Investigators who reviewed dashcam video from Clara’s car said he was hit at least two times in the back. Documents stated neither Clara or his passenger knew the driver.
“It was escalating. They had already rammed his car. They were turning back around and going to run at him again and he was in fear of him and the life of his passenger,” said Clayton Simms, Clara’s criminal defense attorney.
Simms said Clara, who is a concealed carry permit holder, pulled out his gun and fired in the direction of the truck because he thought ‘it was going to turn around and come back at him.’ Clara told officers he was ‘aiming at the pavement towards the back of the truck to keep the truck away.’ A witness told investigators they saw the truck ram Clara’s car multiple times and Clara shooting at the truck.
“You have a second amendment right to possess a firearm and you have a right to use that in self-defense. That’s exactly what happened here,” said Simms.
In arresting documents, Salt Lake City Police said the truck was several feet away and facing the opposite direction when Clara fired. Officers said one of the bullets struck another car with three people inside, who were not injured. Police said they determined that Clara was unlawful in firing his gun and arrested him.
The stolen plow truck fled the scene and was located a short time later, but the driver has not been found.
“It’s really unfortunate that they didn’t focus on the person who stole the truck, who assaulted Michael and his passenger. They focused on him. They focused on the wrong person,” said Simms.
Clara, who is the community organizer for the Crossroads Urban Center and previous Salt Lake City School board member, declined to comment about the case in an on-camera interview, but wrote on Facebook:
“My message is I believe the police were wrong to arrest me. Nevertheless, I did not argue with them or resist in any way. I was compliant and submitted to all their requests. In return, they were professional and courteous to me. I know that there will be other forums in the legal system to review my actions that night. The police applied their subjective judgement and I can respect that. In other words, I wasn’t going to act to protect my life and that of my friend, only to turn around and put my life and that of the police in jeopardy an hour later because of an arrest. So, in my book, that’s how it is done in Salt Lake City. I am not embittered. I still have the highest regard for the SLCPD.”
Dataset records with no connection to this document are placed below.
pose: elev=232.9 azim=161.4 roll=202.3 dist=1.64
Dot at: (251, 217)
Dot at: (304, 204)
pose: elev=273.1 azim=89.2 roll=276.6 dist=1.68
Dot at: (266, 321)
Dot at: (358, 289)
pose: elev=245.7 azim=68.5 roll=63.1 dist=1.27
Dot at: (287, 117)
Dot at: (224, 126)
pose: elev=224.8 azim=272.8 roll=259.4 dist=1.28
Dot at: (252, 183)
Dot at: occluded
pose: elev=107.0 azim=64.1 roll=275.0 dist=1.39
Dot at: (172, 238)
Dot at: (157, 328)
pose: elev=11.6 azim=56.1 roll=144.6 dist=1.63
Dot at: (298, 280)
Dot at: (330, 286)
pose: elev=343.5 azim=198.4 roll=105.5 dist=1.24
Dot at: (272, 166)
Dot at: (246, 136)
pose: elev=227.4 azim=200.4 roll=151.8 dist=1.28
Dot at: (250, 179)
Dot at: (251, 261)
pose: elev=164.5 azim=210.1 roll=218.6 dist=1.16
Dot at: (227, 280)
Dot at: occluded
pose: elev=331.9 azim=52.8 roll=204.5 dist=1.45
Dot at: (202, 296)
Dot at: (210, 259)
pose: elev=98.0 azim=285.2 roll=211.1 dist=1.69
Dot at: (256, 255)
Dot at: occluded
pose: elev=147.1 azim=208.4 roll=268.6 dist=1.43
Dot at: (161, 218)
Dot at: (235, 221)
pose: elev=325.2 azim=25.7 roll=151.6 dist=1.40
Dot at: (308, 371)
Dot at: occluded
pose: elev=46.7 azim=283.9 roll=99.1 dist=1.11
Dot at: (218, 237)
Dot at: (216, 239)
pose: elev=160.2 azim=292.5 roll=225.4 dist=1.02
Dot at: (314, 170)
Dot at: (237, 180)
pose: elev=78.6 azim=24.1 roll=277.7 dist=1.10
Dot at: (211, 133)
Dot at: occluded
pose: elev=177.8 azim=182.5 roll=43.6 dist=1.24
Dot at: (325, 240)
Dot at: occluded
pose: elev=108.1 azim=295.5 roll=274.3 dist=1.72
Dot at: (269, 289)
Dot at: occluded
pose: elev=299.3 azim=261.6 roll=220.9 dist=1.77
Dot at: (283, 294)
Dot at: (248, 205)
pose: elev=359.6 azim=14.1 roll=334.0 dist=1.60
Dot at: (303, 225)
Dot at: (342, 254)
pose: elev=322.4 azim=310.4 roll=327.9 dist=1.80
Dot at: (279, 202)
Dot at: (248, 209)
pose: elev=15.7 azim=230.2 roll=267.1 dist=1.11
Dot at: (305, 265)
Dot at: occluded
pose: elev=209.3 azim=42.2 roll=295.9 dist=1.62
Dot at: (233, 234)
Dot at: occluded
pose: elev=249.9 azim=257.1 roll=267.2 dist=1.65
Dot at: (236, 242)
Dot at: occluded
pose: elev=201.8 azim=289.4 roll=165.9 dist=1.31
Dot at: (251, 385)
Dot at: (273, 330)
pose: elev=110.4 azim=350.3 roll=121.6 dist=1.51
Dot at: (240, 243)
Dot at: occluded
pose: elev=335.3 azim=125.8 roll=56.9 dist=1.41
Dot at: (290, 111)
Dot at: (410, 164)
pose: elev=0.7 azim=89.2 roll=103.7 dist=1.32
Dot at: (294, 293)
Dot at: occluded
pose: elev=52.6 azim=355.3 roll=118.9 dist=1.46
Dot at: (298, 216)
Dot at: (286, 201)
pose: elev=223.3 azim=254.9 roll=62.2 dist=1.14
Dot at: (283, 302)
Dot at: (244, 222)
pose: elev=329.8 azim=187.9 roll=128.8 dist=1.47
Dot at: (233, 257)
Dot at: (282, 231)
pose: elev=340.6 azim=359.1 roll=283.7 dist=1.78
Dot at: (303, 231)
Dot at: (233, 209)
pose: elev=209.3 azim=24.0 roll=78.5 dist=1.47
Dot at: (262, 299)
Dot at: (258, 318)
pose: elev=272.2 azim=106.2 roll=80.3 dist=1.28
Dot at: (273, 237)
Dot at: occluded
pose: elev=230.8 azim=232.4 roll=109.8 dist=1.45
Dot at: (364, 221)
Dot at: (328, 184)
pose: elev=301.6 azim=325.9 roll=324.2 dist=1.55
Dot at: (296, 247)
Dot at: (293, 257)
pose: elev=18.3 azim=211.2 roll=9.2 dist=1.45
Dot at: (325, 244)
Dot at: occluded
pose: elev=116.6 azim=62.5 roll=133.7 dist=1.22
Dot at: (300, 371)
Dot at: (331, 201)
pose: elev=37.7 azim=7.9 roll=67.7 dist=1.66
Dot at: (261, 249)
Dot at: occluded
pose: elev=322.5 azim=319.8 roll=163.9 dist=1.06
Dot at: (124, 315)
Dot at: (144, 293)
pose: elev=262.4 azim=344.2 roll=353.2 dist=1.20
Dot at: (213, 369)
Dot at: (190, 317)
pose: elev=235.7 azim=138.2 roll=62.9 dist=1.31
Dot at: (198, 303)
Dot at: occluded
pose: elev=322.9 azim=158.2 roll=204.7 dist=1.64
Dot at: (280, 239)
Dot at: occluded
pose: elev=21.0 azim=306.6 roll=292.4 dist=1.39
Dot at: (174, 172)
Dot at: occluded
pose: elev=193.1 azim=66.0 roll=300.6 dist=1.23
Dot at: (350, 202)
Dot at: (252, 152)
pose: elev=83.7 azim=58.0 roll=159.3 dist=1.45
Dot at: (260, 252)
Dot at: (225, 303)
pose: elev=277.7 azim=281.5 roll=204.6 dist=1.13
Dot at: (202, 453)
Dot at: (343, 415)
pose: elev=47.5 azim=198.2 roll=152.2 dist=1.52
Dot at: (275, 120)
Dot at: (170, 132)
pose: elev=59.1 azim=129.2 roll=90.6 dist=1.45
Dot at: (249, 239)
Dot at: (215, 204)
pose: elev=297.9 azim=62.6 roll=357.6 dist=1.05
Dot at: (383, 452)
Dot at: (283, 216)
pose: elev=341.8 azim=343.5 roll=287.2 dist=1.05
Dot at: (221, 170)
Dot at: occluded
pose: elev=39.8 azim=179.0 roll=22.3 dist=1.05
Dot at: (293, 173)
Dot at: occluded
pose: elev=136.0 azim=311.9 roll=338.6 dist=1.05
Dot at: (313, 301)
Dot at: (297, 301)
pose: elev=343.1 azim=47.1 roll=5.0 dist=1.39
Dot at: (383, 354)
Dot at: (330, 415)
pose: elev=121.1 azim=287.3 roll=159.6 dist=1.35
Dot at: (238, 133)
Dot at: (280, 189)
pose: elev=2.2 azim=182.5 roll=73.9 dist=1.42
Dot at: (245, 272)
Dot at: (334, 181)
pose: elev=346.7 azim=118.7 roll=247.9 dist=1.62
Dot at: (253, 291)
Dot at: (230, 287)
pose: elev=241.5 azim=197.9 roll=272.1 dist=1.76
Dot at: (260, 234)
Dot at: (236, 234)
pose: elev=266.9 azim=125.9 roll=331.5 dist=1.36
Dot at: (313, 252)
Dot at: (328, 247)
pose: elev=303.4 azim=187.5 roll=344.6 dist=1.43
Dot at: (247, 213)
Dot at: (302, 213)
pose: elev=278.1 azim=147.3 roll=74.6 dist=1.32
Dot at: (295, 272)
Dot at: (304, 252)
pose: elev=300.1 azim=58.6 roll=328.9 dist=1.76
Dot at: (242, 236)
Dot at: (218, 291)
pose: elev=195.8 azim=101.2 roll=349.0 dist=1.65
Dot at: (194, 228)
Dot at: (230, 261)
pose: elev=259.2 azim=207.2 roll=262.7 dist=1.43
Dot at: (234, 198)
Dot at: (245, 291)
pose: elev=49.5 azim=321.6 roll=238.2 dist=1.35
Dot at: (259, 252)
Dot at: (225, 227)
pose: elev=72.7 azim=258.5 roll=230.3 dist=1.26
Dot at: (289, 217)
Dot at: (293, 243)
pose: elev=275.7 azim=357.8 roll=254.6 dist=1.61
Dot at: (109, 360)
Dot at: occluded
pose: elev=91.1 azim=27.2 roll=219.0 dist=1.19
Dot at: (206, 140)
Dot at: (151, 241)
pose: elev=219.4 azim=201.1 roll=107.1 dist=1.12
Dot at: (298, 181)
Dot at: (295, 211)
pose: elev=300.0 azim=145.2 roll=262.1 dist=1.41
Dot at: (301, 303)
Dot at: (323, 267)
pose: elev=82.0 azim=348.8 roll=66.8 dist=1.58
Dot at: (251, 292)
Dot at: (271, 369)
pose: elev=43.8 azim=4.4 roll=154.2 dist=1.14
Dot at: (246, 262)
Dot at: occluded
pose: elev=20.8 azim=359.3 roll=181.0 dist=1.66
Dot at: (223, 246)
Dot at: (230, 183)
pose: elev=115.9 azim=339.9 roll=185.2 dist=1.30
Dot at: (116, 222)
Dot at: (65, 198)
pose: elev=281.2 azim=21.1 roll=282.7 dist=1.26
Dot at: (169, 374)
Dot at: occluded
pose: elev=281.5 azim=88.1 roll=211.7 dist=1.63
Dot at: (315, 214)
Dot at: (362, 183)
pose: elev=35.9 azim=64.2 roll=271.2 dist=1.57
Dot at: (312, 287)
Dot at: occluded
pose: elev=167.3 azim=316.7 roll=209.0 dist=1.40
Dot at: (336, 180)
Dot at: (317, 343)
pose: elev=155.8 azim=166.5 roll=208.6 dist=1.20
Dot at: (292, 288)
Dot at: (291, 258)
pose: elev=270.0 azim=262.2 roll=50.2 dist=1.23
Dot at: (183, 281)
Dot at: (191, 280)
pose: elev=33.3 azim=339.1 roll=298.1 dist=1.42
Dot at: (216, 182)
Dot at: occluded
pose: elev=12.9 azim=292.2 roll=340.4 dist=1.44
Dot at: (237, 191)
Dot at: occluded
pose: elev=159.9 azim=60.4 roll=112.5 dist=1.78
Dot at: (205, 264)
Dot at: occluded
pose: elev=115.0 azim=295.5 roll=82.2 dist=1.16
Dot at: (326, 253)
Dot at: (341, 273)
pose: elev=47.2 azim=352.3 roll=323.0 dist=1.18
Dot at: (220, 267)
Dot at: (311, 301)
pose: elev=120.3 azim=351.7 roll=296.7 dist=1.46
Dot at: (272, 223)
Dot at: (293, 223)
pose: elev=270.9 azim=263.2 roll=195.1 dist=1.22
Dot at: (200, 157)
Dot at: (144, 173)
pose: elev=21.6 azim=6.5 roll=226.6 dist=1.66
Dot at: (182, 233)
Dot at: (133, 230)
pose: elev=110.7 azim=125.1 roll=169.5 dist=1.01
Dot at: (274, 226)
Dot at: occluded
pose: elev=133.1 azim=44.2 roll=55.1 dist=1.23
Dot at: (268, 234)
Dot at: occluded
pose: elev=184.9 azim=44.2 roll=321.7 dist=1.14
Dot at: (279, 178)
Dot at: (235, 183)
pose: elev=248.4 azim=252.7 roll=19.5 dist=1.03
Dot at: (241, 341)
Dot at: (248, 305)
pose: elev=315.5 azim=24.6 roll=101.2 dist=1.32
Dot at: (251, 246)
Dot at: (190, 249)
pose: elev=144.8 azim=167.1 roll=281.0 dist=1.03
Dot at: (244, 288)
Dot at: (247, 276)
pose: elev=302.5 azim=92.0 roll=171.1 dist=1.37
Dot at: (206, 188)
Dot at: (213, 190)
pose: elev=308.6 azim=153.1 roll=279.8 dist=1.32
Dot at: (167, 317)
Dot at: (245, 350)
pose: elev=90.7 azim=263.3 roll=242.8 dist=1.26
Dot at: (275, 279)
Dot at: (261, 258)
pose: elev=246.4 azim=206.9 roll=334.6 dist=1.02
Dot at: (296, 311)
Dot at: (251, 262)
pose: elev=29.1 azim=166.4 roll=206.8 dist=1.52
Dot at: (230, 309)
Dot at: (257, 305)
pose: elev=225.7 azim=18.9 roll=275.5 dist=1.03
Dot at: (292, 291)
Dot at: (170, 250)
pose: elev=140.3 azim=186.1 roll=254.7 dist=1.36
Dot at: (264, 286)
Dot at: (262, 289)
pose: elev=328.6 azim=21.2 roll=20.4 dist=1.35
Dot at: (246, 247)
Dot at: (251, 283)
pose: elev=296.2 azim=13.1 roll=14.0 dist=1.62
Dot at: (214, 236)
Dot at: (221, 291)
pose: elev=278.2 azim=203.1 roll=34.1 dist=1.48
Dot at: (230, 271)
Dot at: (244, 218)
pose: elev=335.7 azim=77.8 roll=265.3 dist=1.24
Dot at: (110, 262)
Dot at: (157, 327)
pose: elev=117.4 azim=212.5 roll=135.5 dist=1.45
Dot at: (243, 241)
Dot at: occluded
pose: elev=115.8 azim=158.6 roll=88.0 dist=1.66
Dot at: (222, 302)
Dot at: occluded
On Tuesday, prosecutors with the Salt Lake County District Attorney filed seven charges of felony discharge of a firearm against Clara.
“Based on what we’ve learned, I can see why Mr. Clara would have been alarmed from the events,” said Chief Deputy Jeff Hall with the Salt Lake County District Attorney. “But the information we have caused us to believe that the use of force was not lawful in this situation. We don’t have a reason to believe that the snow plow was continuing to come after Mr. Clara or otherwise presume a threat to him.”
But Hall emphasized that his office has the burden of proof in court and Clara should be presumed innocent of these charges.
“In all of these criminal cases, anyone who is accused of wrongdoing is always presumed innocent. There’s no burden on a defendant to offer an explanation or a defense. It’s always up to use to prove these allegations and they are just allegations at this point,” he said.
Simms said Clara plans to plead ‘not guilty’ at his upcoming arraignment on December 31. If the case makes it all the way to trial, he said he’s confident a jury will dismiss Clara of any wrongdoing.
“Michael’s position is he would rather go to court and fight that case out than go to his funeral. I think he looked back at that and thinks that shooting that gun saved his life and the life of his passenger,” said Simms.